● DIRECTIVE
Rewrite the rows below as a Markdown table with the columns "No." and "Line," giving each nonblank line its own number. Skip blank lines and leave the pictures out.

● THE RECORDS
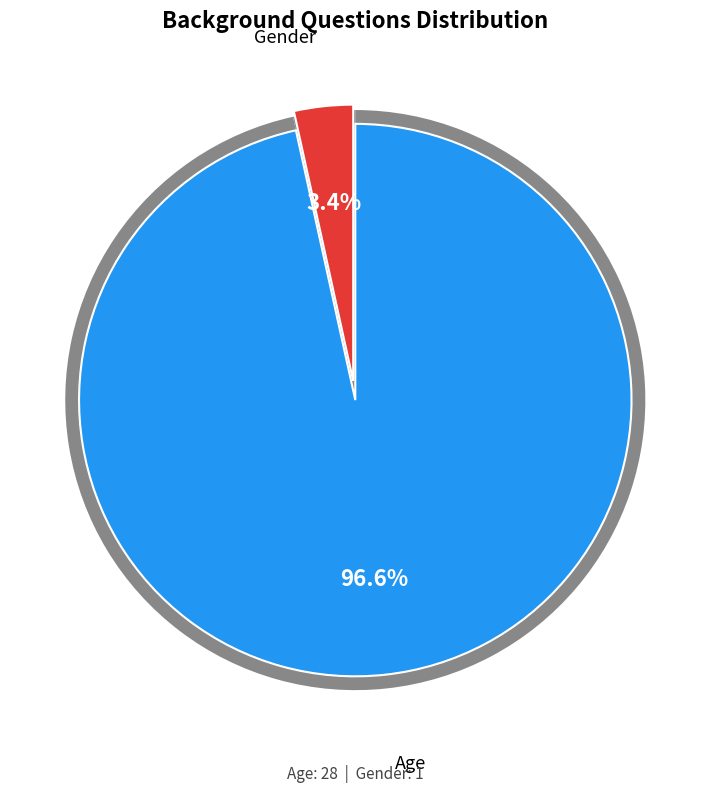

How many slices are in this pie chart?

2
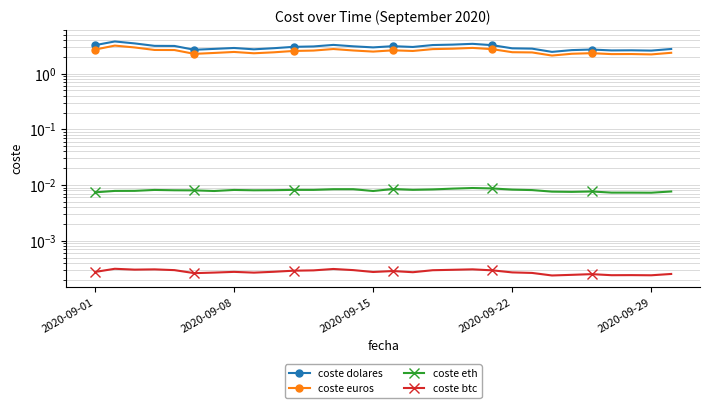

Which series has the widest spread of values?

coste dolares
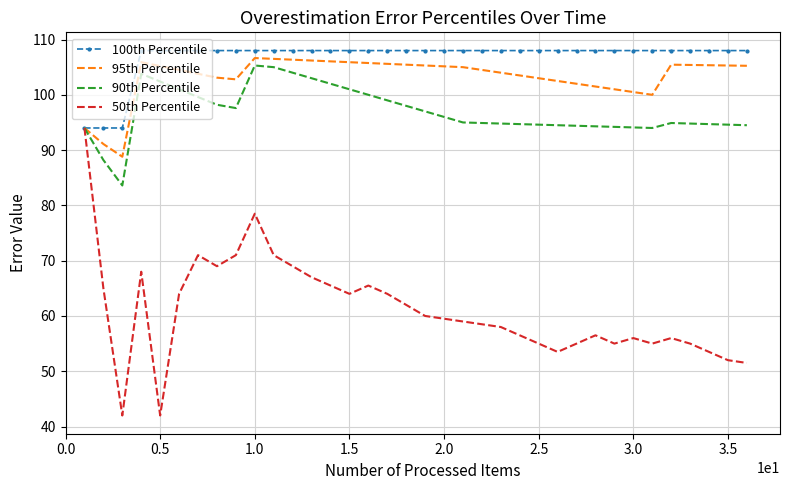

Which series has the largest total across all categories?

100th Percentile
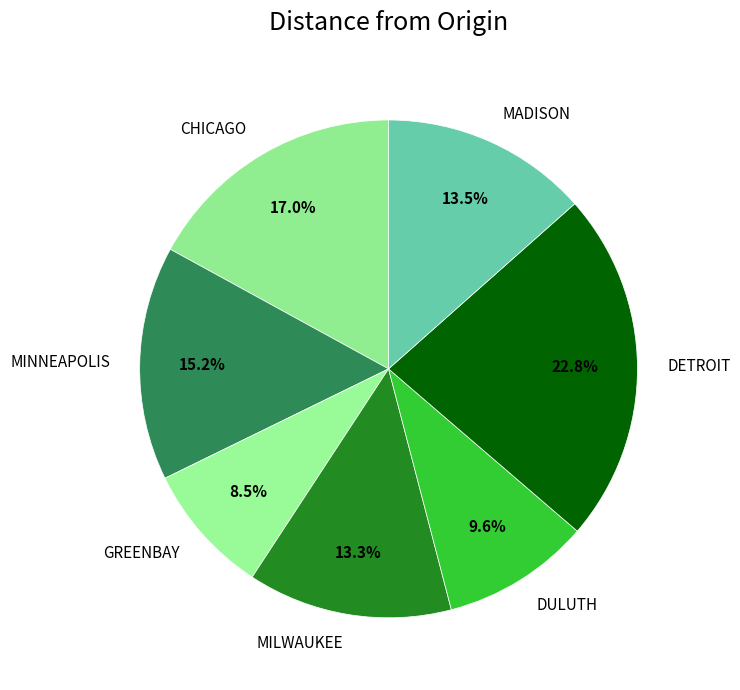

What percentage is the CHICAGO slice, to the nearest percent?

17%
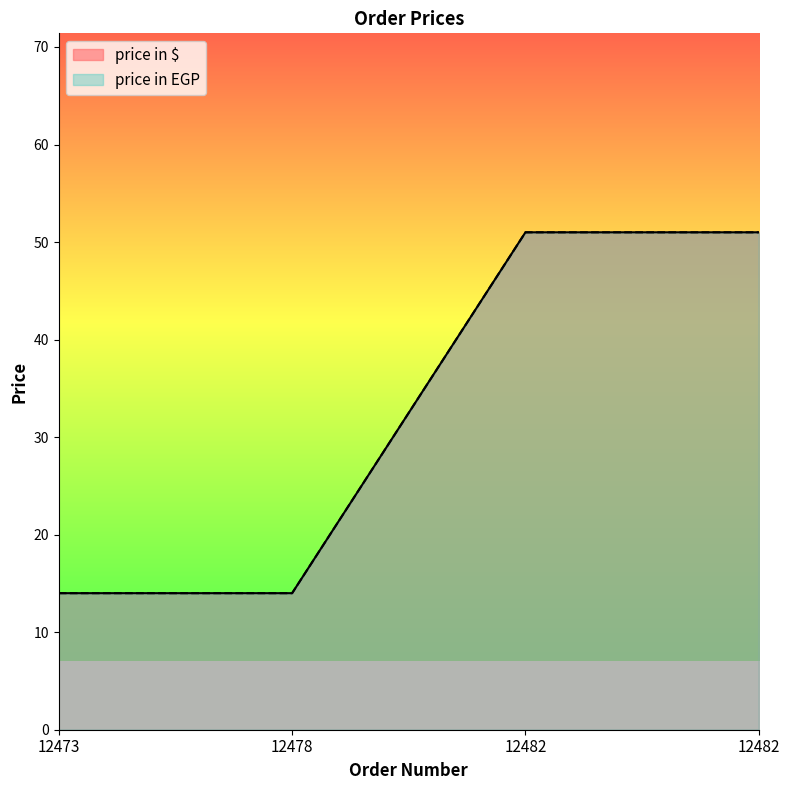

Reading left to right, extract all data points from this chart.

price in $: 12473=14	12478=14	12482=51	12482=51
price in EGP: 12473=14	12478=14	12482=51	12482=51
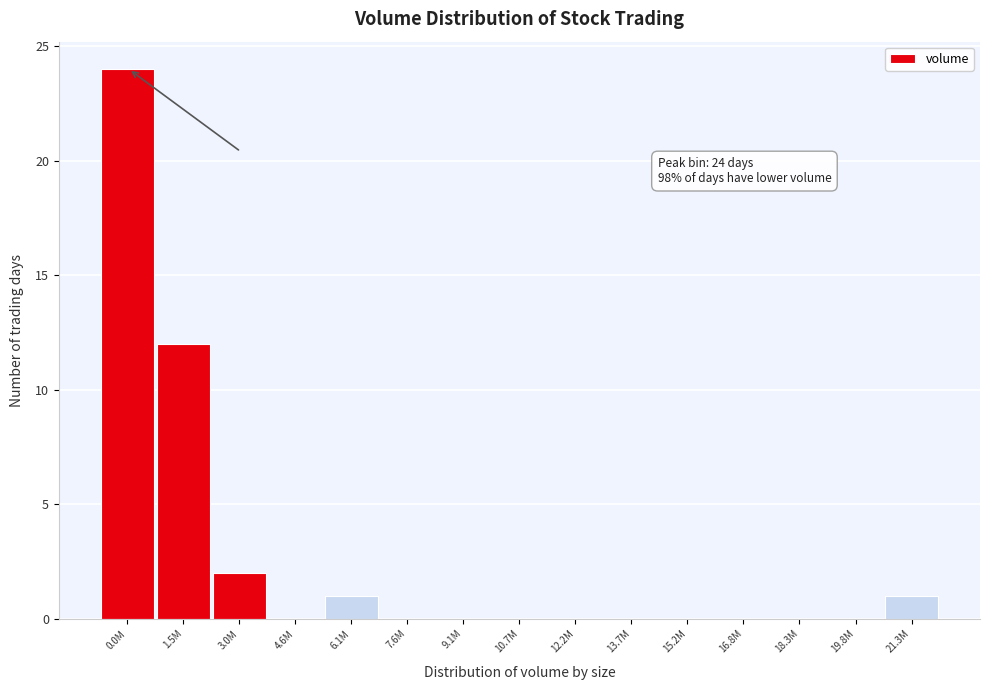

Reading left to right, list all the values displayed in this chart.

0.0M=24	1.5M=12	3.0M=2	4.6M=0	6.1M=1	7.6M=0	9.1M=0	10.7M=0	12.2M=0	13.7M=0	15.2M=0	16.8M=0	18.3M=0	19.8M=0	21.3M=1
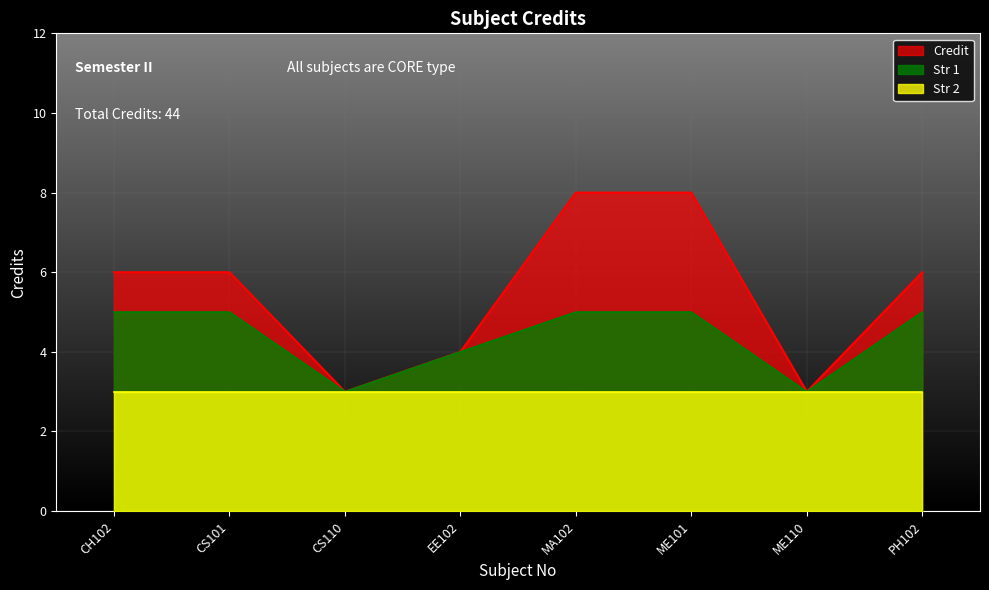

Rank the categories by value from highest to lowest.

MA102, ME101, CH102, CS101, PH102, EE102, CS110, ME110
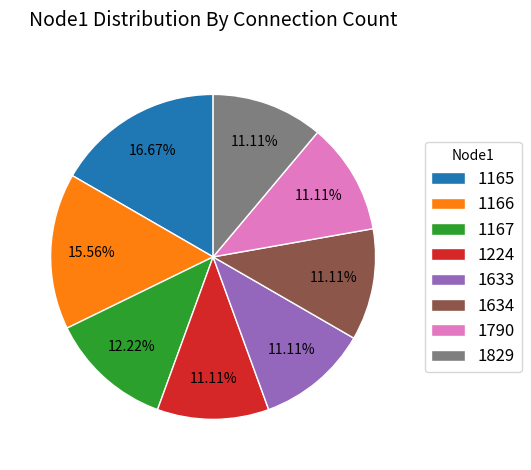

To the nearest percent, what is the difference between the largest and smallest slice percentages?

6%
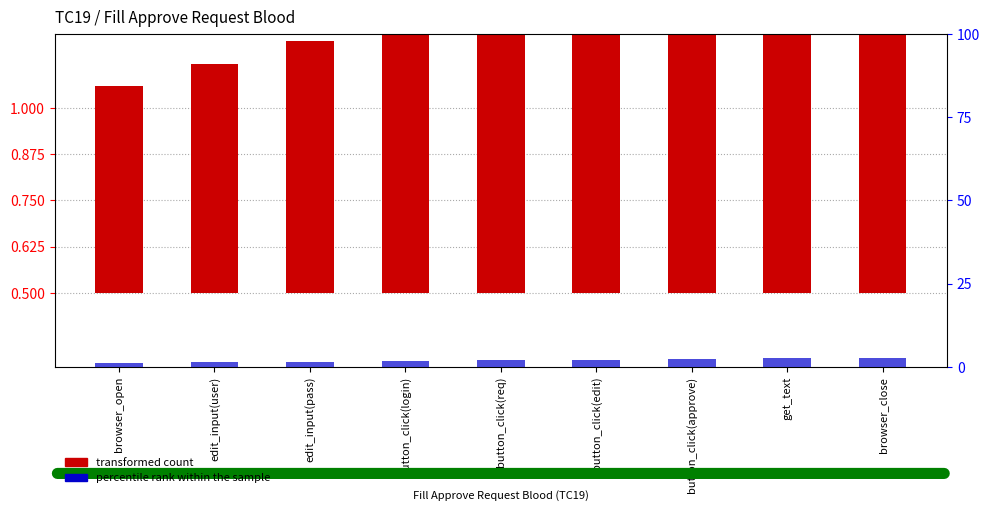

Reading right to left, what are all the values shown in this chart?

transformed count: browser_close=1.0	get_text=1.0	button_click(approve)=0.9	button_click(edit)=0.9	button_click(req)=0.8	button_click(login)=0.7	edit_input(pass)=0.7	edit_input(user)=0.6	browser_open=0.6
percentile rank within the sample: browser_close=2.8	get_text=2.6	button_click(approve)=2.4	button_click(edit)=2.2	button_click(req)=2.0	button_click(login)=1.8	edit_input(pass)=1.6	edit_input(user)=1.4	browser_open=1.2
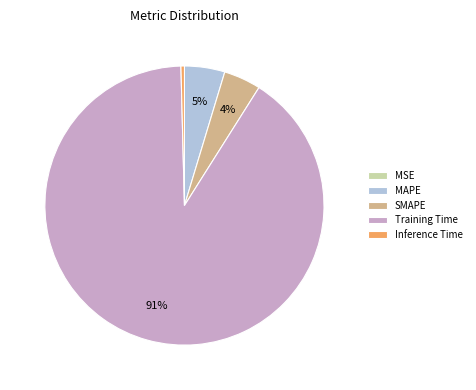

What is the majority slice?

Training Time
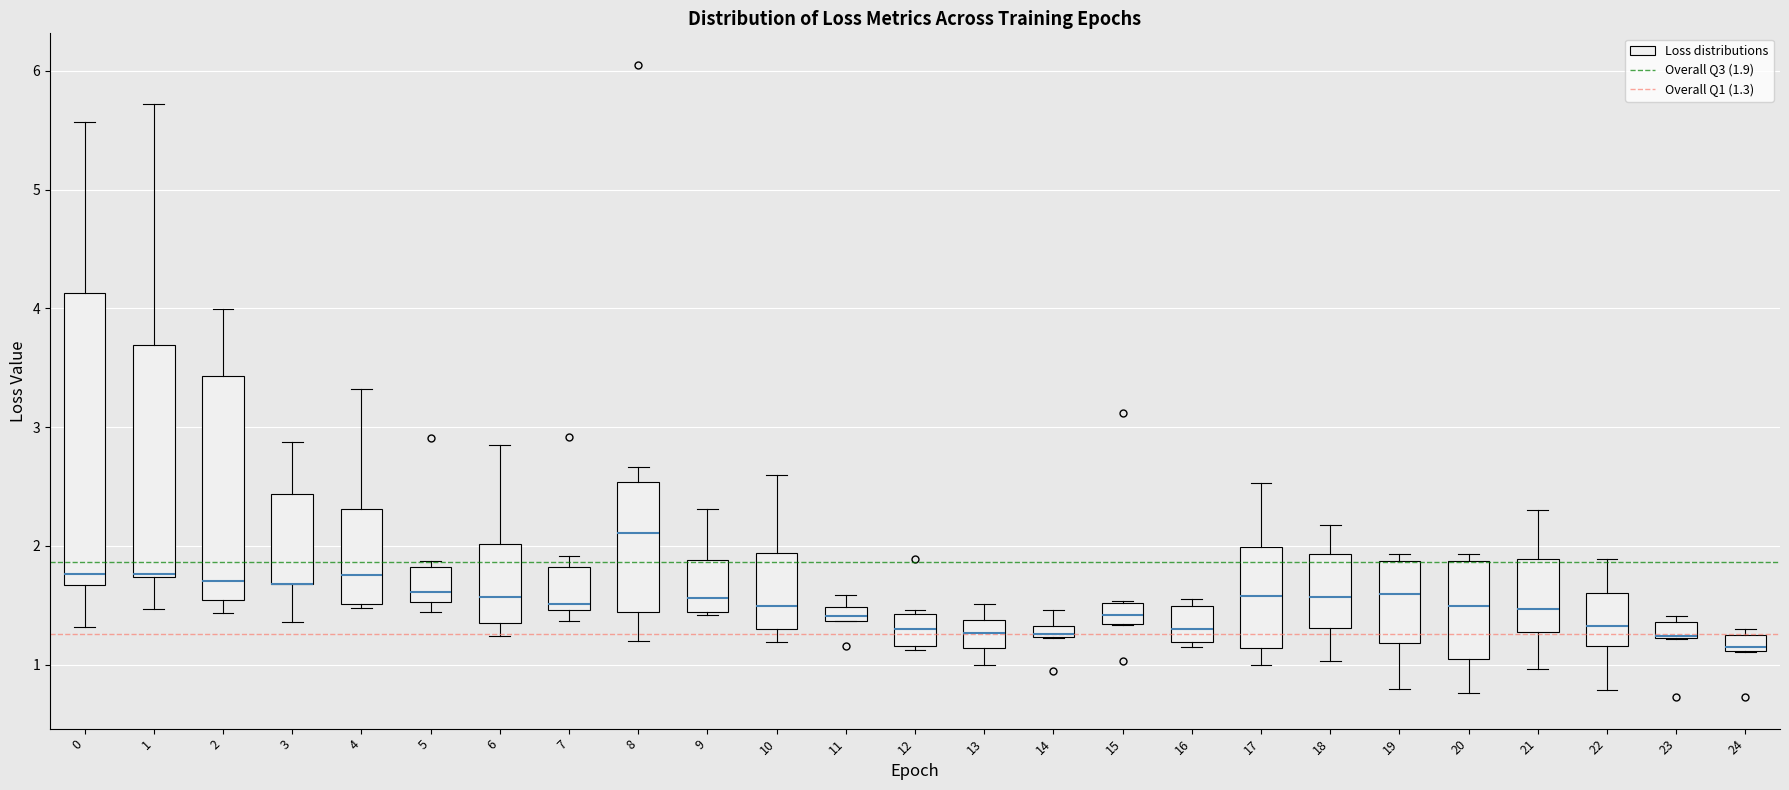

Comparing the boxes themselves (not the whiskers), which one is the tallest?

0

● ANSWER
| No. | Line |
|---|---|
| 1 | How many slices are in this pie chart? |
| 2 | 2 |
| 3 | Which series has the widest spread of values? |
| 4 | coste dolares |
| 5 | Which series has the largest total across all categories? |
| 6 | 100th Percentile |
| 7 | What percentage is the CHICAGO slice, to the nearest percent? |
| 8 | 17% |
| 9 | Reading left to right, extract all data points from this chart. |
| 10 | price in $: 12473=14	12478=14	12482=51	12482=51 |
| 11 | price in EGP: 12473=14	12478=14	12482=51	12482=51 |
| 12 | Reading left to right, list all the values displayed in this chart. |
| 13 | 0.0M=24	1.5M=12	3.0M=2	4.6M=0	6.1M=1	7.6M=0	9.1M=0	10.7M=0	12.2M=0	13.7M=0	15.2M=0	16.8M=0	18.3M=0	19.8M=0	21.3M=1 |
| 14 | Rank the categories by value from highest to lowest. |
| 15 | MA102, ME101, CH102, CS101, PH102, EE102, CS110, ME110 |
| 16 | To the nearest percent, what is the difference between the largest and smallest slice percentages? |
| 17 | 6% |
| 18 | Reading right to left, what are all the values shown in this chart? |
| 19 | transformed count: browser_close=1.0	get_text=1.0	button_click(approve)=0.9	button_click(edit)=0.9	button_click(req)=0.8	button_click(login)=0.7	edit_input(pass)=0.7	edit_input(user)=0.6	browser_open=0.6 |
| 20 | percentile rank within the sample: browser_close=2.8	get_text=2.6	button_click(approve)=2.4	button_click(edit)=2.2	button_click(req)=2.0	button_click(login)=1.8	edit_input(pass)=1.6	edit_input(user)=1.4	browser_open=1.2 |
| 21 | What is the majority slice? |
| 22 | Training Time |
| 23 | Comparing the boxes themselves (not the whiskers), which one is the tallest? |
| 24 | 0 |